> **文档摘录**

☆ ☆ ☆

使用线程同时地运行代码 - Rust 程序设计语言简体中文版

使用线程同时运行代码

在大多数当前的操作系统中，一个运行中的程序代码会在一个进程（process）中执行，而操作系统会同时管理多个进程。在一个程序内部，也可以存在彼此独立、同时运行的多个部分。运行这些独立部分的功能被称为线程（threads）。例如，一个 web 服务器可以拥有多个线程，以便同时响应多个请求。

将程序中的计算拆分进多个线程可以改善性能，因为程序可以同时进行多个任务，不过这也会增加复杂性。因为线程是同时运行的，所以无法预先保证不同线程中的代码的执行顺序。这会导致诸如此类的问题：

竞态条件（Race conditions），多个线程以不一致的顺序访问数据或资源
死锁（Deadlocks），两个线程相互等待对方，这会阻止两者继续运行
只会发生在特定情况且难以稳定重现和修复的 bug

Rust 尝试减轻使用线程的负面影响。不过在多线程上下文中编程仍需格外小心，同时其所要求的代码结构也不同于运行于单线程的程序。

编程语言实现线程的方式各不相同，许多操作系统都提供了可供编程语言调用、用来创建新线程的 API。Rust 标准库使用的是线程实现的 1:1 模型，也就是程序中的每一个语言级线程都对应一个操作系统线程。也有一些 crate 实现了其他线程模型，它们相对于 1:1 模型有着不同的取舍。（我们将在下一章看到的 Rust async 系统，也提供了另一种并发方式。）

使用 `spawn` 创建新线程

为了创建一个新线程，需要调用 thread::spawn 函数并传递一个闭包（第十三章学习了闭包），并在其中包含希望在新线程运行的代码。示例 16-1 中的例子在主线程打印了一些文本而另一些文本则由新线程打印：

文件名：src/main.rs

use std::thread;
use std::time::Duration;

fn main() {
    thread::spawn(|| {
        for i in 1..10 {
            println!("hi number {i} from the spawned thread!");
            thread::sleep(Duration::from_millis(1));
        }
    });

    for i in 1..5 {
        println!("hi number {i} from the main thread!");
        thread::sleep(Duration::from_millis(1));
    }
}

示例 16-1: 创建一个打印某些内容的新线程同时主线程打印其它内容

注意当 Rust 程序的主线程结束时，所有新线程也会结束，而不管其是否执行完毕。这个程序的输出可能每次都略有不同，不过它大体上看起来像这样：

hi number 1 from the main thread!

☆ ☆ ☆

> **数据摘录**
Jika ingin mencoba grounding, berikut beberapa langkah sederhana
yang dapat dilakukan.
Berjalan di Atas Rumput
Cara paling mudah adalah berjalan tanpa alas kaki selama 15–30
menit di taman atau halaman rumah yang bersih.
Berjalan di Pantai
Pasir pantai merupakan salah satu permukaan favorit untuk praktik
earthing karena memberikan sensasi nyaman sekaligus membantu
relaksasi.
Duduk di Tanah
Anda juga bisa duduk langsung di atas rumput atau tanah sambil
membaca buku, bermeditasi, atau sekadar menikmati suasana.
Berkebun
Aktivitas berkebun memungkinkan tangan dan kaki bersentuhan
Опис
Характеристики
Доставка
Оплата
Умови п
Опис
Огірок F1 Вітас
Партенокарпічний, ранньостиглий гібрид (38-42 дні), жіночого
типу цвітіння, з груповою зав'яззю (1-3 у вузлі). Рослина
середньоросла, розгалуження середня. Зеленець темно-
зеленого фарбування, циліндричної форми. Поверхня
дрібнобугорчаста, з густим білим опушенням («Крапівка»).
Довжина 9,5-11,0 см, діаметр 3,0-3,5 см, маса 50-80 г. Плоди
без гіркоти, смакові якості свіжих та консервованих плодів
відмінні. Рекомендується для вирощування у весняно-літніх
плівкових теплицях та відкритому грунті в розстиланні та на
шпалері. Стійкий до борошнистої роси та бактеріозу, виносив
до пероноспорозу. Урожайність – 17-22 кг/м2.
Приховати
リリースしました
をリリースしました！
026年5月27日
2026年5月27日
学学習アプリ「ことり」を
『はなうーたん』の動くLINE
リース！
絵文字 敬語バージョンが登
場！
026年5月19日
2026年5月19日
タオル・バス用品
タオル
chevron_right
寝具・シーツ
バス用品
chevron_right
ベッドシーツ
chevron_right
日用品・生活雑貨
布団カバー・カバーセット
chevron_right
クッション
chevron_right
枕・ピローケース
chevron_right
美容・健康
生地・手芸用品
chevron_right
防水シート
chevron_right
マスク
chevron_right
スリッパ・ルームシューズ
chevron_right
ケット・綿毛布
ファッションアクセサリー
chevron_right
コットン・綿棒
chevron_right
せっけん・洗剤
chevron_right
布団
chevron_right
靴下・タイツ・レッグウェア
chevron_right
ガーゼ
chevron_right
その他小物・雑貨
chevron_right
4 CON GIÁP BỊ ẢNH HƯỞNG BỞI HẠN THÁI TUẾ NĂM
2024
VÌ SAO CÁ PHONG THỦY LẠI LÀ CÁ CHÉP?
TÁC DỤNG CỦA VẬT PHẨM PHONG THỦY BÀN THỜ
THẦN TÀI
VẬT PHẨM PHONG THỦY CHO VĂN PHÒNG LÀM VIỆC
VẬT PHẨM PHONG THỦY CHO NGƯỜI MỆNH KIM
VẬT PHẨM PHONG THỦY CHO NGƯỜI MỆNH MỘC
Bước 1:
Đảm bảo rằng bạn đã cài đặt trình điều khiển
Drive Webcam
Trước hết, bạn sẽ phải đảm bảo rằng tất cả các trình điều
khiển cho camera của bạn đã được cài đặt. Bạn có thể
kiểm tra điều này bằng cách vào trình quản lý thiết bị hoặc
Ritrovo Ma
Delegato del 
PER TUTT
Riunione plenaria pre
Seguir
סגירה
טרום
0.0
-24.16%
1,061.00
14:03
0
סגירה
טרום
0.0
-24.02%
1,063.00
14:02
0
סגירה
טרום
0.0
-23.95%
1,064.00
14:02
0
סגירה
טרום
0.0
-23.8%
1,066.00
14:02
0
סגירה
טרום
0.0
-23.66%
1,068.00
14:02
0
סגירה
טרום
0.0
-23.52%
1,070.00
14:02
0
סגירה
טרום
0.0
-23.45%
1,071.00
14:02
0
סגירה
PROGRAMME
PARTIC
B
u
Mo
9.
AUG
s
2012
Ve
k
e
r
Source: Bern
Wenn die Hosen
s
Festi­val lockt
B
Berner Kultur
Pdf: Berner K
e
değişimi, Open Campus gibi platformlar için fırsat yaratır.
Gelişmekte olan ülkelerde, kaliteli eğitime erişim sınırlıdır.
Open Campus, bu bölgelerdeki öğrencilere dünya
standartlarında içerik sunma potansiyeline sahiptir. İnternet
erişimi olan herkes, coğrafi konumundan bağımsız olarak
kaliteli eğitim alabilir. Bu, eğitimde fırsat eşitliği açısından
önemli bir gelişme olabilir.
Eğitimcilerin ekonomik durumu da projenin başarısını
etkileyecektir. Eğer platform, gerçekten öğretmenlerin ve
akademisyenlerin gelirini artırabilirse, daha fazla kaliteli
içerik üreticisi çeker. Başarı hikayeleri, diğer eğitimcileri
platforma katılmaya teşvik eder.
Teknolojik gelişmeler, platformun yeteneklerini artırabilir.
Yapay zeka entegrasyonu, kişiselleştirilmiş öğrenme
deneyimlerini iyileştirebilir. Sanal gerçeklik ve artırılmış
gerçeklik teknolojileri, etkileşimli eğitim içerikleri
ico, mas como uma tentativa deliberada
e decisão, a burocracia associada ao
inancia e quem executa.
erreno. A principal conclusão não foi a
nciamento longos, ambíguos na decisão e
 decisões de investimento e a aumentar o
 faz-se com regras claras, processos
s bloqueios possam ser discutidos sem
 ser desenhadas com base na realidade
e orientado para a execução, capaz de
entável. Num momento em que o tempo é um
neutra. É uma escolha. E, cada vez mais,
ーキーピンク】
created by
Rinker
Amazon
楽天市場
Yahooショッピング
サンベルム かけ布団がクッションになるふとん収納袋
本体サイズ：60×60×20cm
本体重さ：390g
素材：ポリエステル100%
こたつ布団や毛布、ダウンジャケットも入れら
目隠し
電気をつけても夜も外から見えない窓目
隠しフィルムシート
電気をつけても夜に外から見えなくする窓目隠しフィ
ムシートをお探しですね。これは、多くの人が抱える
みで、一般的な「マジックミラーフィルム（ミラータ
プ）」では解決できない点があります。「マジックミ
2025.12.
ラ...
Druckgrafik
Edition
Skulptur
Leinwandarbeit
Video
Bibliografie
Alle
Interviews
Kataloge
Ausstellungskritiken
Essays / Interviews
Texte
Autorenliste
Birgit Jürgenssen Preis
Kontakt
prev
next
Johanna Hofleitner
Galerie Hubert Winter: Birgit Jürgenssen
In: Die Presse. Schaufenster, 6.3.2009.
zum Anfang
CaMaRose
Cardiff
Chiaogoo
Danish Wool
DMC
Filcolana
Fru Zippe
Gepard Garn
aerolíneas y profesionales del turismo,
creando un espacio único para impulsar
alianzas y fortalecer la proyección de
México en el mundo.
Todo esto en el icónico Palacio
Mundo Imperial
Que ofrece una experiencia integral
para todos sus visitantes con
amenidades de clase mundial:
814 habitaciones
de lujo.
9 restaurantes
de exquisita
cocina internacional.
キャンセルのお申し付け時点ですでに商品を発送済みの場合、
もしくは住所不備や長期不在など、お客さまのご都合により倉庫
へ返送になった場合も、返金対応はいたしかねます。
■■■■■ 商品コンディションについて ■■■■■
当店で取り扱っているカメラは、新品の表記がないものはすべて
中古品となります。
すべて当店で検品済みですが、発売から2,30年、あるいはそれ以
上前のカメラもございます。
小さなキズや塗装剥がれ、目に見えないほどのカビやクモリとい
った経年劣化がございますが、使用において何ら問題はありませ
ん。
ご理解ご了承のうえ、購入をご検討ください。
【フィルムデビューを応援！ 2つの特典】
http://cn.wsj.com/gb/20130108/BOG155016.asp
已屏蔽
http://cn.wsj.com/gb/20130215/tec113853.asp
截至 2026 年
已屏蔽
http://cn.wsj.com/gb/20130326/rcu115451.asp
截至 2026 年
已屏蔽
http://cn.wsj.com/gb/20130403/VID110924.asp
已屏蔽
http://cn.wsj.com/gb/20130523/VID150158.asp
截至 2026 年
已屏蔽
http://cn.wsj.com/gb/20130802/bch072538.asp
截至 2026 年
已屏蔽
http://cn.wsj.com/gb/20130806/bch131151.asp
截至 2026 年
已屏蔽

☆ ☆ ☆

抄写这篇 Rust 线程文档中的一段：从包含“for i in 1..5”的那几个词起，到“1 from the main thread!”止，一字不改。

> **任务输出**
for i in 1..5 {
        println!("hi number {i} from the main thread!");
        thread::sleep(Duration::from_millis(1));
    }
}

示例 16-1: 创建一个打印某些内容的新线程同时主线程打印其它内容

注意当 Rust 程序的主线程结束时，所有新线程也会结束，而不管其是否执行完毕。这个程序的输出可能每次都略有不同，不过它大体上看起来像这样：

hi number 1 from the main thread!